Codeforces Round 755 (Div. 2)

比赛链接:https://codeforces.ml/contest/1589

A. Mathematical Addition

$$\frac{x}{u}+\frac{y}{v}=\frac{x+y}{u+v}$$

化简得:

$$\frac{x}{y}=-\frac{u^2}{v^2}$$

void solve() {
    int T; cin >> T; while (T--) {
        ll u, v; cin >> u >> v;
        cout << u * u << ' ' << - v * v << endl;
    }
}

B. Coloring Rectangles

考虑构造尽量多的1*3的块，剩下1或2行再累计上去。

int get(int x) {
    return (x-1)/3+1;
}
void solve() {
    int T; cin >> T; while (T--) {
        int n, m; cin >> n >> m;
        int ans = 1e9;
        if (n == 1) cout << get(m) << endl;
        else if (m == 1) cout << get(n) << endl;
        else {
            if (n % 3 == 0 || m % 3 == 0) {
                cout << n * m / 3 << endl;
            } else {
                ans = min(ans, n/3*m+n%3*get(m));
                ans = min(ans, m/3*n+m%3*get(n));
                cout << ans << endl;
            }
        }
    }
}

C. Two Arrays

每个a中的值都可与b中的一些值匹配，跑一遍最大匹配即可

int a[N], b[N], match[N], vis[N];
vector<int> g[N];
bool dfs(int x) {
    for (auto v : g[x]) {
        if (!vis[v]) {
            vis[v] = 1;
            if (!match[v] || dfs(match[v])) {
                match[v] = x;
                return true;
            }
        }
    }
    return false;
}
void solve() {
    int T; cin >> T; while (T--) {
        int n; cin >> n;
        for (int i = 1; i <= n; i++) cin >> a[i];
        for (int i = 1; i <= n; i++) cin >> b[i];
        for (int i = 1; i <= n; i++) g[i].clear(), match[i] = 0;
        for (int i = 1; i <= n; i++) {
            for (int j = 1; j <= n; j++) {
                if (a[i]==b[j] || a[i]+1==b[j]) g[i].push_back(j);
            }
        }
        int ans = 0;
        for (int i = 1; i <= n; i++) {
            memset(vis, 0, sizeof vis);
            if (dfs(i)) ans++;
        }
        if (ans == n) cout << "YES" << endl;
        else cout << "NO" << endl;
    }
}

D. Guess the Permutation

首先要找到开始的i点，这里可以直接二分，当逆序数为0说明前mid个数是ordered。

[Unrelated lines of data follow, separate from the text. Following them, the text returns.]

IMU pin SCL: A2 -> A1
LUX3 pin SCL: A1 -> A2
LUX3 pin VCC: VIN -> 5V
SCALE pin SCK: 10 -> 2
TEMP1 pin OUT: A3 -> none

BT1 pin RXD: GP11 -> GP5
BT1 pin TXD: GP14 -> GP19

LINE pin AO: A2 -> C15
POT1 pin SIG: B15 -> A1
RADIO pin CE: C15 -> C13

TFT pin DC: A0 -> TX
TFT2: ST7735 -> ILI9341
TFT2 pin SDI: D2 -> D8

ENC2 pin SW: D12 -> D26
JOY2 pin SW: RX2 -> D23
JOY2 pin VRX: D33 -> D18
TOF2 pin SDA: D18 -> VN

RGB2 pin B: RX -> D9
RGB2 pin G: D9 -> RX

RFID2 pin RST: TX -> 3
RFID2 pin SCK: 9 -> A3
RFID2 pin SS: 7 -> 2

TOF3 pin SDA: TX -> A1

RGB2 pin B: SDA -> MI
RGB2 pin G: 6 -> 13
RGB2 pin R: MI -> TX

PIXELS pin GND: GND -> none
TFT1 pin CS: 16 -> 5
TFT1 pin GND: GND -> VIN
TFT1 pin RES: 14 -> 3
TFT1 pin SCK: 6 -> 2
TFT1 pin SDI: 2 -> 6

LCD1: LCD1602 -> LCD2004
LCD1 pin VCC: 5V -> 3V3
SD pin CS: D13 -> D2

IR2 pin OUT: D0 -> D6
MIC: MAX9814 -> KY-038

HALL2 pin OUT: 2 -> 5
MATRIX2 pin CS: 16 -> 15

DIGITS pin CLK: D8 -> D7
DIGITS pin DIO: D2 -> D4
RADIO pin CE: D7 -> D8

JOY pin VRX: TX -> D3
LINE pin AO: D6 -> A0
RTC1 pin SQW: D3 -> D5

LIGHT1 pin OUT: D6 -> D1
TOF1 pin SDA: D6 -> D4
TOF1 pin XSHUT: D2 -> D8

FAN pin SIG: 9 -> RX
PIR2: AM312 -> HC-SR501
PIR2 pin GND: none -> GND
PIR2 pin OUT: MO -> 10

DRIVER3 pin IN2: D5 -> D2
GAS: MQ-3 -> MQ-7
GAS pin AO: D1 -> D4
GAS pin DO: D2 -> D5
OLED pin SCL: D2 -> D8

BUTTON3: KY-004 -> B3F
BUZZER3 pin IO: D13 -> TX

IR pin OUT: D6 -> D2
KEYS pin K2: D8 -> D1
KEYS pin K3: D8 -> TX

然后得到i点后，设f(l,r)为$[l,r]$中逆序数的个数，那么f(l,n)-f(l+1,n)为$[l+1,n]$中小于a[l]的个数，因此$j=a[l]=f(i,n)-f(i+1,n)+i+1$

那么因此类推，$k=f(j,n)-f(j+1,n)+j$

ll print(int l, int r) {
    printf("? %d %d\n",l, r);
    fflush(stdout);
    ll x; cin >> x;
    return x;
}
void solve() {
    int T; cin >> T; while (T--) {
        int n; cin >> n;
        int a, b, c;
        int l = 1, r = n;
        ll x;
        while (l < r) {
            int mid = (l + r) >> 1;
            x = print(1, mid);
            if (x > 0) r = mid;
            else l = mid + 1;
        }
        a = l - 1;
        b = print(a, n)-print(a+1,n)+a+1;
        c = b + print(b, n)-print(b+1,n);
        printf("! %d %d %d\n", a, b, c);
        fflush(stdout);
    }
}